__Source extract__
———
Perhaps, the correct name would be `toggle-variable-pitch-mode'.  Which is
what is needed here.

>> In the screenshot I have Emacs take up half of my screen (1440x900).  As
>> you can see, for this setting the margin is way to big.  This is using the
>> standard setting.  So the heuristic is not very good.  You write
> Is the image provided in the screenshot resized? What did you expect the
> image to be?

Only cropped.  I expect the margins to be less wide.  Here's a comparison
between my normal view (right) and darkroom-view.  I use visual-line /and/
auto-fill.  When disabling visual-line-mode the margins are the same, but
I have to scroll left to see the whole line.


The correct margin would (guesstimating) be somewhere between 0 and 2
characters here...

>>     "If the buffer's paragraphs are mostly filled to `fill-column',
>>      margins should center it on the window, otherwise, margins of 0.15 
>> percent
>>      are used."
>> When you have at least auto-fill, the objective should be something like
>> this I guess (I didn't think carefully about it):
> We may be miscommunicating. I'm not checking for `auto-fill-mode'
> anywhere. In `darkroom-guess-margins', I'm looking at statistics for the
> real line lengths and estimating if the paragraphs are (mostly) filled
> to `fill-column', be it with manual `fill-paragraph' or `auto-fill-mode'
> maybe.
> The intent of `darkroom-guess-margins' is then to choose suitable
> margins to center on the window (not necessarily the "screen" or the
> "frame"), without truncation, what it thinks are the main parts of your
> text, possibly truncating (or adding "continuation lines") on any
> spurious or exceptionally long lines.

OK.  Makes sense.  I think we have different problems in mind.  You are
talking of margin-width for centering-purposes, I'm talking of
margin-width to minimize annoyance (see below).

> This it does iff visual-line-mode is inactive. If it is active, it just
> assumes that you want 0.15 (or `darkroom-margins-if-failed-guess'). It
> also uses 0.15 if the guessing somehow "fails".

IMO this is wrong (but I guess what all other similar modes does as well).
It should choose margin so that the realized line with is approximately
the same as the real line width or so that the difference is as small as
possible.  This matters for small windows.  So, to center you need the
window geometry.  To choose the width, IMO, you need to look at the
difference between line width (be it visual or not) and realized width (in
the same of visual-line-mode).
———
__Data excerpts__

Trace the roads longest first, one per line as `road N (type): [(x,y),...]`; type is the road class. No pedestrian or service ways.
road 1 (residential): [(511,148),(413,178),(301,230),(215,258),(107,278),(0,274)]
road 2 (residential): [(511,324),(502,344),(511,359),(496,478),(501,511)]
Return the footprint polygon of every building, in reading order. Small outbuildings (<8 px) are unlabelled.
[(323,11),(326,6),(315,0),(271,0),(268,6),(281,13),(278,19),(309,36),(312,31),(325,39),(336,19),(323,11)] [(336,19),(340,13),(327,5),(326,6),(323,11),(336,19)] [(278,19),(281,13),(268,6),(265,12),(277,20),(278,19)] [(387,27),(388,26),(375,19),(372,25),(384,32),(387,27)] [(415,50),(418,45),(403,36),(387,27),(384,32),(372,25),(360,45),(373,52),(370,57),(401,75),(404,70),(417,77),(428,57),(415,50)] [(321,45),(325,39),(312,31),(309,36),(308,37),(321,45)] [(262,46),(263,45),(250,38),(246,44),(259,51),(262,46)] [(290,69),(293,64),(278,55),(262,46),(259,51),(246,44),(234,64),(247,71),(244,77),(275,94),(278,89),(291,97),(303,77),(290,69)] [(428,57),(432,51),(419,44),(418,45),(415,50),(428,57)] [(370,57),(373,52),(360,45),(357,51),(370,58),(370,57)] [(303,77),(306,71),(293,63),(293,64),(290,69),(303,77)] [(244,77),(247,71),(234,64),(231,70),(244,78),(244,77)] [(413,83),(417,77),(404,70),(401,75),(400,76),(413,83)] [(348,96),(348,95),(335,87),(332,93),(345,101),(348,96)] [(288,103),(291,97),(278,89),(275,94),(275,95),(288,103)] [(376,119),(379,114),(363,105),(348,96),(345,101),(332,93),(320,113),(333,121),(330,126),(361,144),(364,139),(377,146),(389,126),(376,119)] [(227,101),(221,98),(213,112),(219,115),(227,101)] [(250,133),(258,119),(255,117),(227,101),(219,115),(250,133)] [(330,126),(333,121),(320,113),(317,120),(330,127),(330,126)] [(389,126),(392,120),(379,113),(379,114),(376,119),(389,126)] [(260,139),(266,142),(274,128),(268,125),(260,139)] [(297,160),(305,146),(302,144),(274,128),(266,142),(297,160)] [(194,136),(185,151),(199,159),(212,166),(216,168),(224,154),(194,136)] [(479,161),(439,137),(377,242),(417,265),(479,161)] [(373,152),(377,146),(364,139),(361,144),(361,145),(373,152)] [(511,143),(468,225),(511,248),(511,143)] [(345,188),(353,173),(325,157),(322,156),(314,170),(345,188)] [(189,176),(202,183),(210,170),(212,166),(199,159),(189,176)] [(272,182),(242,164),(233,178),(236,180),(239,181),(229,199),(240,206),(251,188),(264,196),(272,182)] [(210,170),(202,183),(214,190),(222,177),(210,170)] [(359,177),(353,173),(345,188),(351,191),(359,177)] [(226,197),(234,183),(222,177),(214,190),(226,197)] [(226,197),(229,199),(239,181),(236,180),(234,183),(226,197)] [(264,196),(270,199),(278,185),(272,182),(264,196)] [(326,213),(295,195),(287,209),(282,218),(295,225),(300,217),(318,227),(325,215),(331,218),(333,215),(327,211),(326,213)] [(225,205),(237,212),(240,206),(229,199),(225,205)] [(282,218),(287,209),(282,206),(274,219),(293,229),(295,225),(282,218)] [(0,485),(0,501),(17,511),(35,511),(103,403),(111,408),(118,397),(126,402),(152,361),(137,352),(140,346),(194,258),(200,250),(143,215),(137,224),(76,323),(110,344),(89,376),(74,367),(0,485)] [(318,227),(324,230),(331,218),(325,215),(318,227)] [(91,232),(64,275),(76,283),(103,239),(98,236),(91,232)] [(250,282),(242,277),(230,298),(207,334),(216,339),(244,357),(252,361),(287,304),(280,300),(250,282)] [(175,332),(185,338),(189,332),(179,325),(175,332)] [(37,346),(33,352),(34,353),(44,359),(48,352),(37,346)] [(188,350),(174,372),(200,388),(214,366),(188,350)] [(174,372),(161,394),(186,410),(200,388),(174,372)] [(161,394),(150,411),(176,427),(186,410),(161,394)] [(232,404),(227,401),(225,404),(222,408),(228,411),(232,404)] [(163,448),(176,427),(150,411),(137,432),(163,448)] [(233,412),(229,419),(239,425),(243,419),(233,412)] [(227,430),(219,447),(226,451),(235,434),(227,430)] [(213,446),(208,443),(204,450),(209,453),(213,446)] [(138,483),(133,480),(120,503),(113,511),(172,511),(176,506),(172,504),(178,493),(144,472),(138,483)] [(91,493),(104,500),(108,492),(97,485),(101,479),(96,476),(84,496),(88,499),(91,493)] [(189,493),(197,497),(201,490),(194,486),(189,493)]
———
__Request A__
According to the darkroom margins discussion, what margin does `darkroom-guess-margins` assume when visual-line-mode is active?
__Request B__
Lay out the listing as a JSON list of strings, one string per line and with blank lines omitted. Cover only the listing lines from its first line through the line containing "Return the footprint", including both of those lines.

__Final answer A__
It assumes 0.15, or the value of `darkroom-margins-if-failed-guess`.

__Final answer B__
[
  "Trace the roads longest first, one per line as `road N (type): [(x,y),...]`; type is the road class. No pedestrian or service ways.",
  "road 1 (residential): [(511,148),(413,178),(301,230),(215,258),(107,278),(0,274)]",
  "road 2 (residential): [(511,324),(502,344),(511,359),(496,478),(501,511)]",
  "Return the footprint polygon of every building, in reading order. Small outbuildings (<8 px) are unlabelled."
]